Director Compensation Summary

 

Directors Compensation Plan

 

Effective April 20, 2005, our non-employee directors receive compensation consisting of cash and restricted stock. The annual base retainer fee is $120,000. We also pay non-employee directors $1,500 for attending a special Board meeting and $1,500 for attending a special committee meeting that is not held in connection with a regular or special Board meeting. The Chairs of the Compensation Committee and of the Nominating and Governance Committee each receive an additional annual fee of $6,000; and the Audit Committee Chair receives an additional fee of $10,000 per year. No additional fees are paid to members of the Executive Committee. Non-employee directors are reimbursed for actual expenses to attend meetings. The Chairman of the Board, who is our employee, is not paid any of these base fees or special fees and receives no extra pay for serving as a director.

 

We pay the $120,000 annual base fee described above $60,000 in cash and $60,000 in shares of our common stock. The non-employee directors can choose to receive all or any part of the $60,000 cash portion in whole shares of our common stock.
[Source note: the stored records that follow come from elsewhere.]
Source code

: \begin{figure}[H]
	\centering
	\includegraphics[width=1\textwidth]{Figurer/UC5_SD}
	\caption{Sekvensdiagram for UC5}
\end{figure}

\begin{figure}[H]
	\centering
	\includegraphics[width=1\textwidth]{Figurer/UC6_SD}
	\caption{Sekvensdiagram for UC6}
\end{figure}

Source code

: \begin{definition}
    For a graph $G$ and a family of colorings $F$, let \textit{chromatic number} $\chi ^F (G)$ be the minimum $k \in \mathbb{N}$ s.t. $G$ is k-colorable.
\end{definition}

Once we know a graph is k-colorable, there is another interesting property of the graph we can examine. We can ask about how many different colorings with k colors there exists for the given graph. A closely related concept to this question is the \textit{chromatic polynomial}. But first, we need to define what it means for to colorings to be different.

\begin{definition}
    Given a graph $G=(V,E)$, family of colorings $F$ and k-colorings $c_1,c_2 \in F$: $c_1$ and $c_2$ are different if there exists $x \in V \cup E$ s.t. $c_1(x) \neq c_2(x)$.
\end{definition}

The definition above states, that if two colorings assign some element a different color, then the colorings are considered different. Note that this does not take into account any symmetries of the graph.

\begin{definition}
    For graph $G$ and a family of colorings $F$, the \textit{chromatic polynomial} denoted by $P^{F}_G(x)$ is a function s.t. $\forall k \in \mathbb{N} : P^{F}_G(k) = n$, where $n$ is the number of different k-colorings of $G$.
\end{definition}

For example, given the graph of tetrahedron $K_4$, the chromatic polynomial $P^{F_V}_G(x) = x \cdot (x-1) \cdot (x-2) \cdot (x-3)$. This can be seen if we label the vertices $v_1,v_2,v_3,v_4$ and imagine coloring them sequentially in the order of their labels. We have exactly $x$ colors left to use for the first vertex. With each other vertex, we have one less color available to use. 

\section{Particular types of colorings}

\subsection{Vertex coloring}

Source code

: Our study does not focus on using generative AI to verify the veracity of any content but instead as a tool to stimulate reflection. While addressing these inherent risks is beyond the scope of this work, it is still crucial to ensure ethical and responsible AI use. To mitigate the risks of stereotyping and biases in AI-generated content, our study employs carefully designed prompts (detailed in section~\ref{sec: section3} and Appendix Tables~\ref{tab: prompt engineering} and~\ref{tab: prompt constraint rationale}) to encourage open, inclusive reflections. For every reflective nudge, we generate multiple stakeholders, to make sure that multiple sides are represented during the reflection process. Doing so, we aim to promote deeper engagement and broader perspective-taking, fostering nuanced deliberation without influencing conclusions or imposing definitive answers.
A total of 461,000 shares of our common stock are reserved for issuance under the Directors’ Compensation Plan, with a total of 147,195 shares remaining available for grant under the Plan.

 

We pay the cash portion of the annual fee quarterly, prorating the quarterly payment if a director serves for part of a quarter. We pay the stock portion as restricted stock issued at the beginning of the director’s term, with a prorata portion of those shares vesting at the end of each calendar quarter. The non-employee directors receive the same cash dividends on the restricted stock as a stockholder of our common stock. If a director leaves the Board early, he or she forfeits any shares that are still restricted and have not yet vested.

 

The non-employee directors can choose to defer payment of all or any portion of their cash fees into Ryerson Tull stock equivalents with dividend equivalents or into a deferred cash account that earns interest at the prime rate in effect at JPMorgan Chase & Co. (or its successor). We pay the deferred amounts in from one to ten installments after the director leaves the Board.

 

Insurance and Indemnification

 

We pay the premiums on a business accident insurance policy insuring each director for up to $500,000. We maintain directors’ and officers’ insurance coverage for the directors, executive officers and the Company. The Company also has entered into an indemnification agreement with each director to preserve the maximum protections provided by state corporation law and our By-laws and to provide assurance to directors and officers regarding future rights to indemnification.